-- TASKS TO COMPLETE --
• a. Answer each question from the hybrid network section below, one answer per line:
(i) Which section covers the network architectures and training details?
(ii) What kind of information do the RGB still images in the spatial stream contain?
(iii) Which figure shows the framework?
• b. List every type of image that the hybrid network section below says is processed by one of the streams.
• c. Write the next part of the hybrid network section below, picking up after its last sentence.

In this section, we describe the proposed hybrid spatio-temporal convolutional network for action recognition in details. Firstly, the overall frameworks is presented in Section 3.1. Then we describe the network architectures, training details in Section 3.2. Finally, the testing details is introduced in Section 3.3.

3.1 Hybrid spatio-temporal convolutional neural network

In this section, we propose a novel hybrid spatio-temporal convolutional network for action recognition and the framework is illustrated in Fig. 2. This framework contains three individual and complementary streams: spatial stream, motion stream and dynamic image stream. In the spatial stream, the RGB still images which contain the appearance information are processed. Similarly, the optical flow images which contain motion information are processed in the temporal stream. In the dynamic image stream, the dynamic images which take the correlation of space-time are processed. In the following we give a detailed description of each stream and summarize the advantages of our proposed scheme.

-- AVAILABLE DATA --
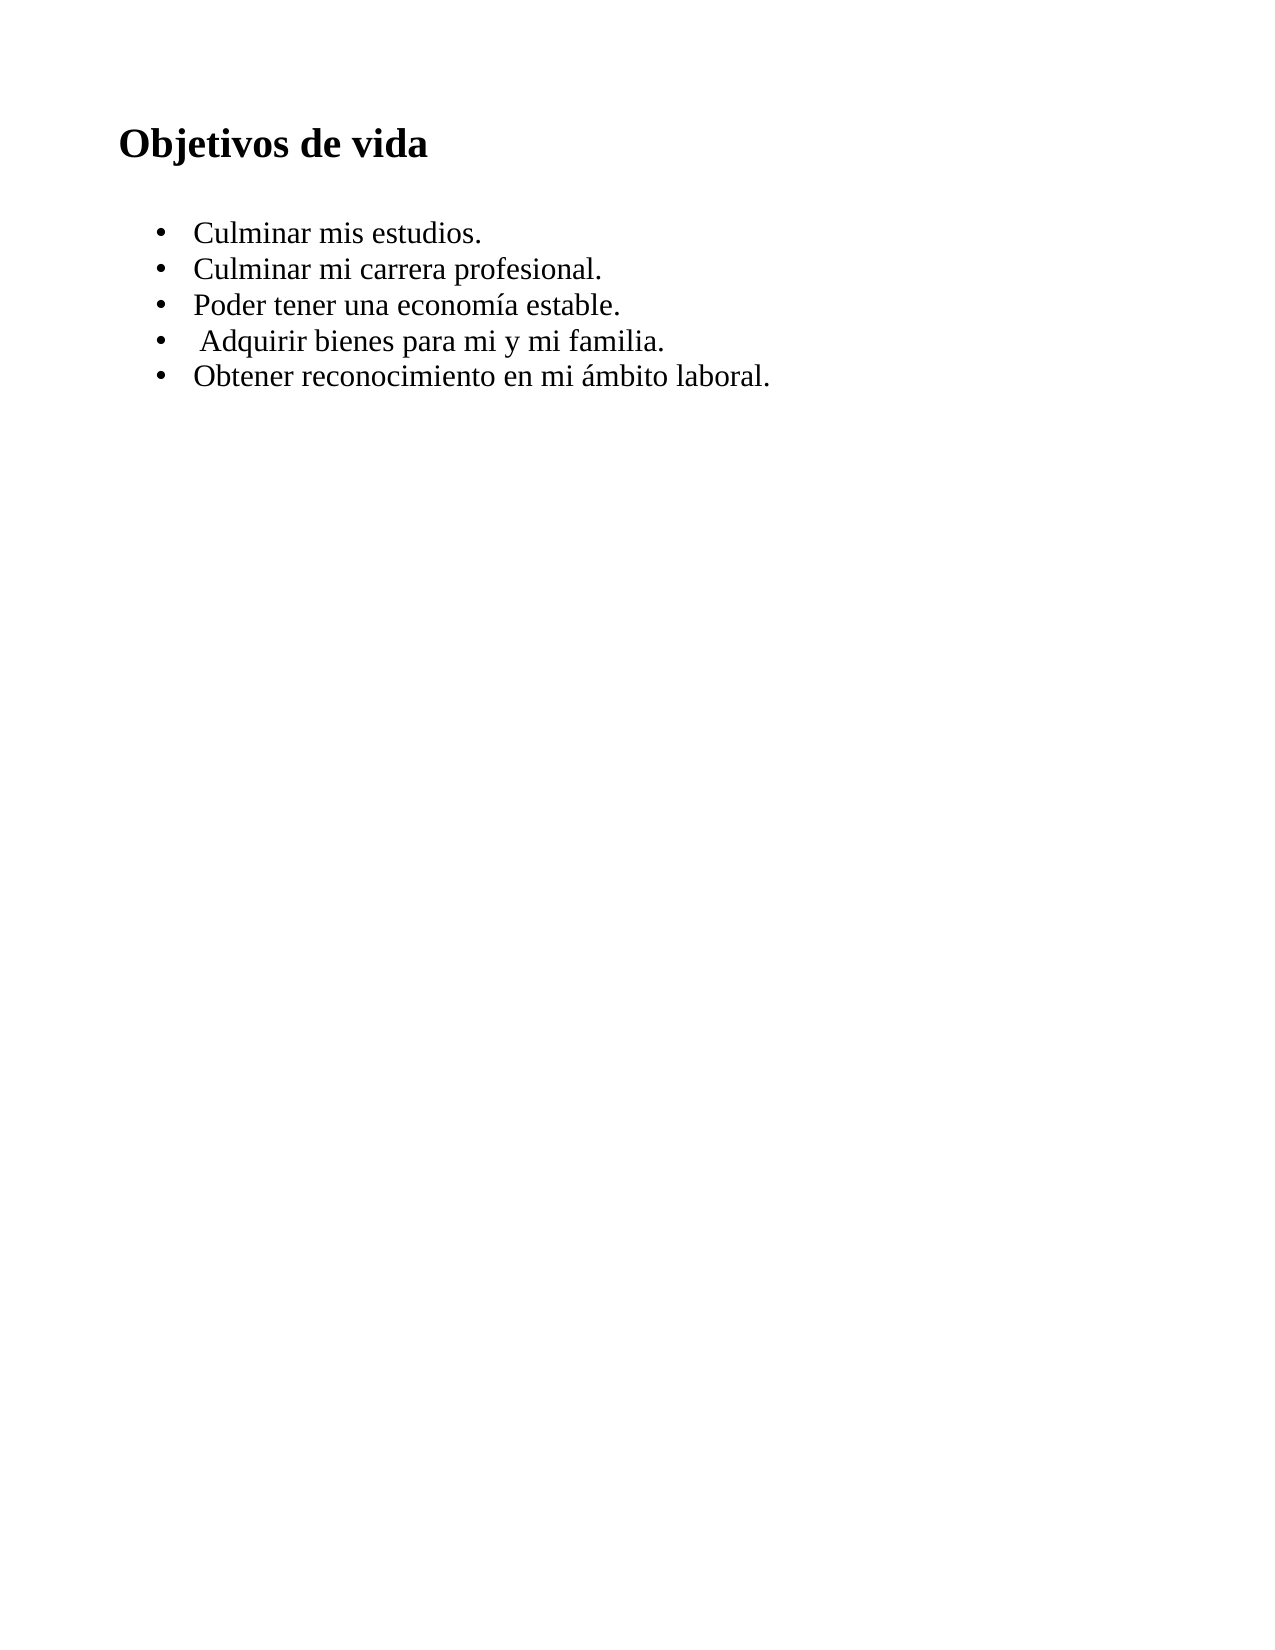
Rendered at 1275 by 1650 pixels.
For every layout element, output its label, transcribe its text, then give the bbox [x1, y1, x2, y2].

-- ANSWERS --
• a.
(i) Section 3.2
(ii) Appearance information
(iii) Fig. 2

• b.
RGB still images
Optical flow images
Dynamic images

• c.
Fig. 2
figure 2

Hybrid spatio-temporal convolutional networks: the network consists of three inputs, single RGB image, stacked optical flow and single dynamic image. The class scores is fused at the softmax layer to combine the motion and appearance information. Notice that each Inception block here has more than one Inception layers

Spatial stream

In this stream, the frames of the whole video have same label regardless that they are different from each other. We input the still images and obtain class scores at the softmax layer of this stream. As we can see, still RGB images contain static appearance information such as color, texture, particular scenes and objects. These information are strongly associated with the performed action. For example, the bow always exists in the archery action and horse always exists in the horse riding action. However, the limits of using still RGB images in action recognition are obvious. The cluttered background of video would decrease the performance and different action may have similar patterns in RGB images. For example, smiling and laughing, as well as walking and jogging. Only using static appearance information would result in confusion of which action is exactly performed.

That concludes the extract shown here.